UPDATE: This is one of many issues where we’re fighting for your business’ interests in the 2019 federal election. Visit our election page to find out what we’re asking all party leaders to do, and to make your voice heard.
With a new year kicking off, your business is in for a payroll tax hike with Canada Pension Plan (CPP) and Quebec Pension Plan (QPP) increases that started on January 1st, 2019.
As a small business owner, every dollar counts for you—and every dollar taken away hurts, especially if you’re not turning a profit. That’s why payroll taxes like Employment Insurance and the CPP/QPP affect you so much: you owe premiums on every dollar you pay your employees, regardless of whether your business is thriving.
Starting in January 2019, the government is increasing CPP/QPP premiums over five years to cover higher CPP/QPP payouts. Premiums will be applied to more income than they currently are, adding even more to your tax burden.
How the rate increases will happen
|Figure||2018 (pre-enhancement)||2019||After increases (2025)|
Premiums you pay
|4.95% of employee's earnings (5.40% in Quebec)||5.1% of employee's earnings (5.55% in Quebec)||5.95% of employee's earnings* (6.40% in Quebec)|
|Earnings limit (no premiums paid on income above this amount)||$55,900||$57,400||$82,700 (estimated)|
|Annual payout to CPP recipients||25% of what they were making pre-retirement||25% of what they were making pre-retirement||33% of what their were making pre-retirement|
*The 5.95% premium will not apply to this entire amount. Premiums on income between $69,700-$82,700 will only be 4%.
Why are rates increasing?
Contrary to popular belief, CPP isn’t in any financial trouble. In reality, it is projected to be sustainable at current rates for the next 75 years. However, the government thinks it needs to increase benefits because of the decline of defined benefit pensions, where employees get payments for life once they retire.
Why CPP isn’t a magic cure-all
We have fought hard against this idea, because CPP is much less flexible than other types of retirement savings, like tax-free savings accounts or registered retirement savings plans.
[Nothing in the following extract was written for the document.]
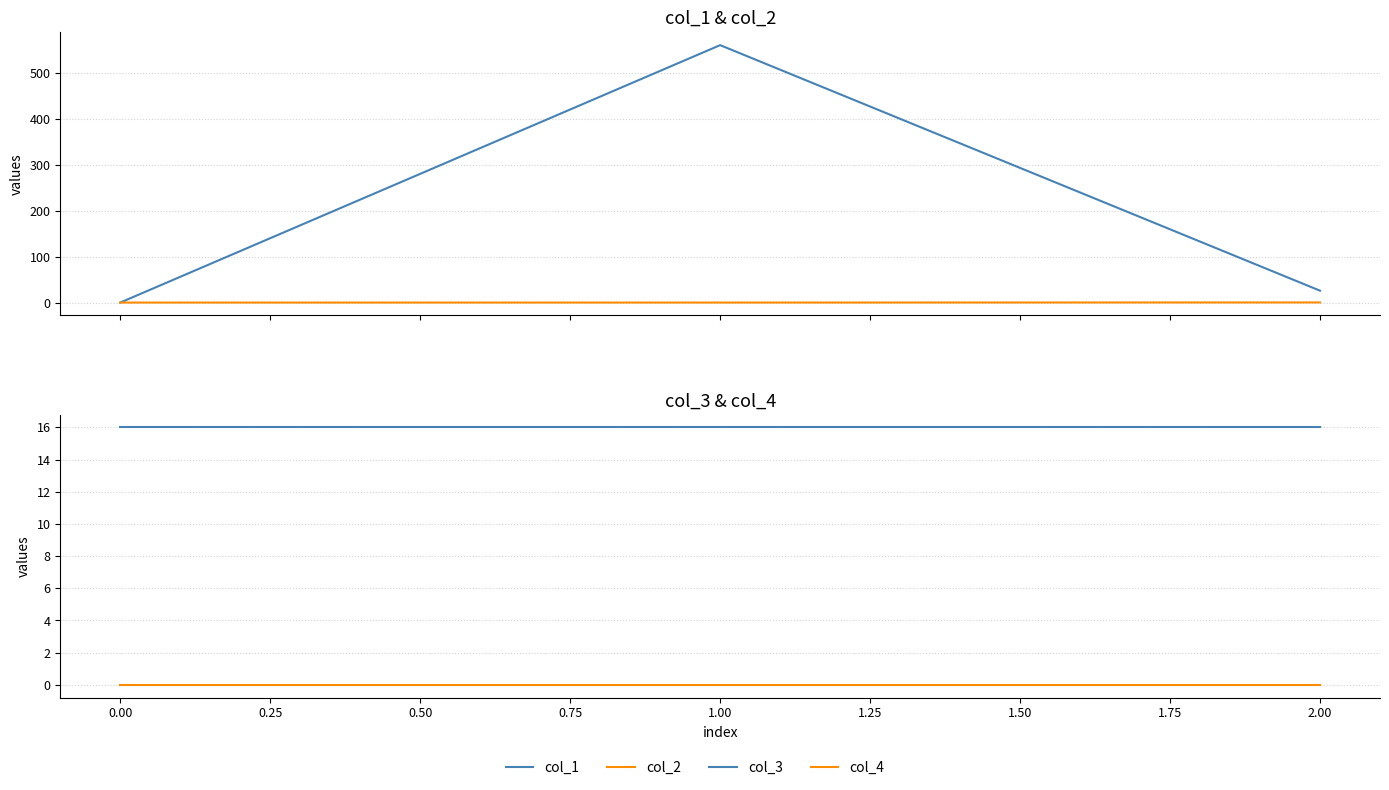

What is the value of the col_3 point at the 1st from the left?

16.0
In surveys, both employees and employers prefer those types of investment, because they can be passed on to spouses and children. CPP payouts can go to spouses after you die, but at lower amounts and with some restrictions.
With CPP rates going up, everyone will have less disposable income to put into those better, more flexible types of retirement savings. In our surveys, business owners also say that these hikes may mean they need to freeze or cut wages.
What we’ve done to fight the rate hikes
CPP hikes have been under discussion since 2010, and CFIB has been fighting against unnecessary increases the whole time. We have:
- Pushed back against proposals to double CPP benefits and secured lower increases than proposed.
- Successfully fought Ontario’s plan to introduce its own provincial pension scheme, with the support of 40,000 petitions you signed.
- Convinced the government to delay these hikes.
To get there, we launched a myth-busting campaign to counteract some of the deeply flawed ideas about CPP that some groups had, and showed that these hikes were based on misperceptions about retirement savings. Members like you signed more than 50,000 petitions telling the government that these increases would hurt your business.
This work made a real difference. We are still fighting, though. We are asking the government to offset the coming hike with other measures that would lessen the impact on business owners.
Tell your MP to revisit the CPP hikes!
Lend your voice to the fight. Write your Member of Parliament to tell them that there are better ways of improving Canadians' retirement savings!
CPP expanding, but still misunderstood
The upcoming CPP hikes take advantage of the fact that the program is not very well understood by the people who pay into it.
In a 2016 poll, we found that:
- 39% of Canadians think the government contributes to CPP (it doesn’t).
- 27% of current retirees think the expansion will help them (it won’t).
- nearly 50% did not know that they contribute 5% of their earnings to CPP (they absolutely do).